> **AUFGABEN**:
[1] Nennen Sie alle Städte, die im Artikel über die Schließung des Motorola-Werks genannt werden.
[2] Schreiben Sie aus dem Artikel über die Schließung des Motorola-Werks den Abschnitt ab, dessen Anfang die Worte „Weitere 300 Stellen“ enthält und der mit „Dieter Neugebauer.“ schließt.

> **AUSGANGSTEXT**:
########################################
Erst Subventionen abkassiert, dann geschlossen: Motorola schließt sein Werk in Flensburg

Protest bei Motorola FlensburgDer US-Handyhersteller Motorola hat die Schließung der
Logistik-Sparte in Flensburg beschlossen. Schleswig-Holsteins 
Wirtschaftsminister Dietrich Austermann (CDU) bestätigte am 27. August
entsprechende Berichte. Von der Schließung sind  700 Arbeitsplätze
betroffen. Sie sollen nach Aachen verlagert werden. Somit bleiben am Standort
Flensburg nur noch gut 200 Beschäftigte in der Verwaltung, in der
Handy-Entwicklung und im Service.

Die Motorola-Handys für den europäischen Markt sollen ab
Anfang nächsten Jahres beim kanadischen Unternehmen Cinram in Alsdorf bei
Aachen programmiert, verpackt und verschickt werden. Dem Bericht zufolge laufen
die Verhandlungen darüber schon seit Wochen. Die Löhne in Flensburg seien
wesentlich höher als dort, heißt es aus dem Flensburger Werk. Außerdem sei der
Aachener Standort näher an den wichtigen Kunden und den großen Flughäfen. Allen
betroffenen Mitarbeitern solle ein Arbeitsplatz an dem neuen Ort angeboten
werden.

 

Weitere 300 Stellen bei Zulieferern in Gefahr

Doch auch die noch verbleibenden rund 200 Arbeitsplätze
gelten nach Einschätzung von Branchenexperten langfristig als bedroht.
Letztlich könnte von ehemals mehr als 3.000 Stellen keine einzige im
Motorola-Werk in Flensburg übrig bleiben. Die IG Metall befürchtet, dass der
US-Konzern nicht länger als zwei weitere Jahre an dem Standort bleiben wird,
denn das Werk solle verkauft werden. Dieser Ansicht ist auch der Betriebsratsvorsitzende
Dieter Neugebauer.

Außerdem könnten nach Einschätzung der IG Metall bei
Zuliefer-Firmen Stellen abgebaut werden. Für Motorola arbeiten dem Bericht
zufolge in Flensburg rund zehn Firmen, die in Spitzenproduktionszeiten
Leiharbeiter zur Verfügung stellten. Aufgrund des rückläufigen Geschäfts habe
eine Leiharbeitsfirma in diesem Jahr bereits 200 Mitarbeiter entlassen, so die
Gewerkschaft. Das Flensburger Arbeitsamt geht davon aus, dass weitere 300
Beschäftigte bei Dienstleistern und Zulieferbetrieben ihren Arbeitsplatz
verlieren werden.
########################################
> **BEREITGESTELLTES MATERIAL**:
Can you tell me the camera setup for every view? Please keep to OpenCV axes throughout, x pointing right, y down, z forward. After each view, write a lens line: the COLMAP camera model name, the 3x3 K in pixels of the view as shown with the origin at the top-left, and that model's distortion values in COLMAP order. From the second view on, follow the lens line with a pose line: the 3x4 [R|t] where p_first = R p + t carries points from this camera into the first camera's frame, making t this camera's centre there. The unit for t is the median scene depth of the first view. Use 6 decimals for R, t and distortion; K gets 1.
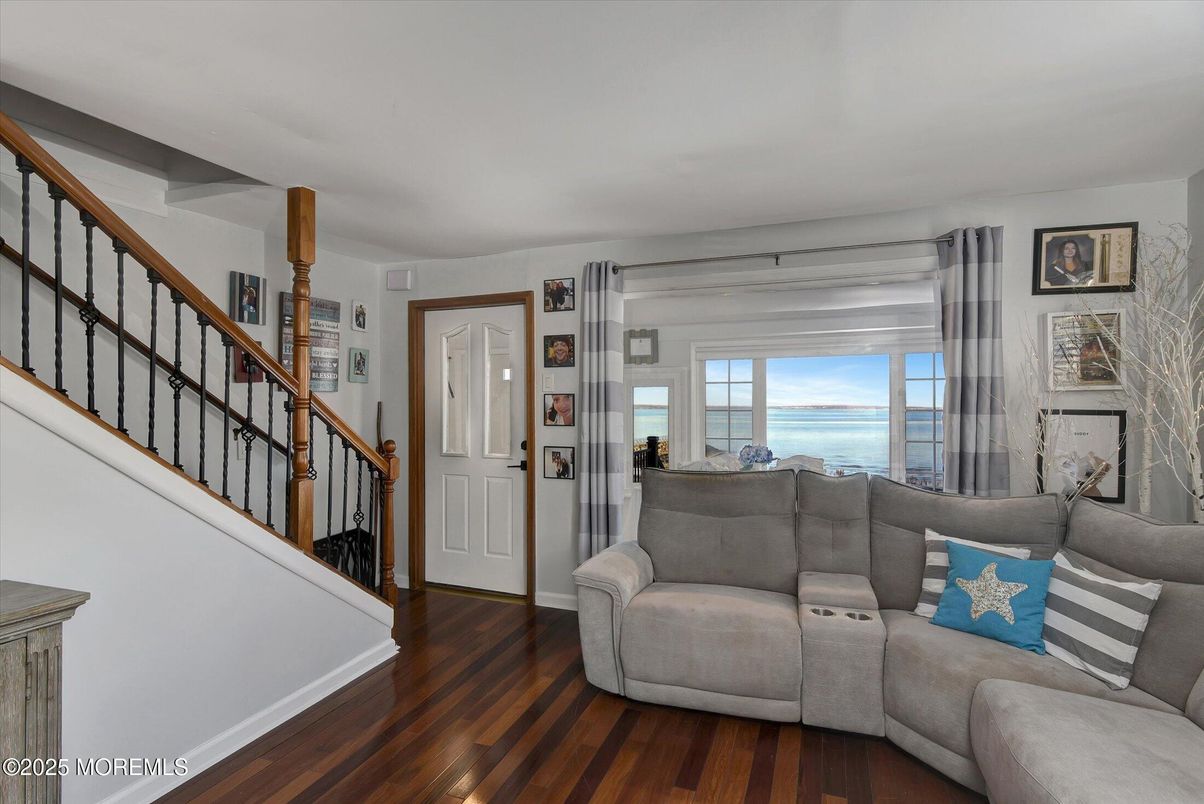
########################################
> **LÖSUNGEN**:
[1] Flensburg, Aachen, Alsdorf

[2]
Weitere 300 Stellen bei Zulieferern in Gefahr

Doch auch die noch verbleibenden rund 200 Arbeitsplätze
gelten nach Einschätzung von Branchenexperten langfristig als bedroht.
Letztlich könnte von ehemals mehr als 3.000 Stellen keine einzige im
Motorola-Werk in Flensburg übrig bleiben. Die IG Metall befürchtet, dass der
US-Konzern nicht länger als zwei weitere Jahre an dem Standort bleiben wird,
denn das Werk solle verkauft werden. Dieser Ansicht ist auch der Betriebsratsvorsitzende
Dieter Neugebauer.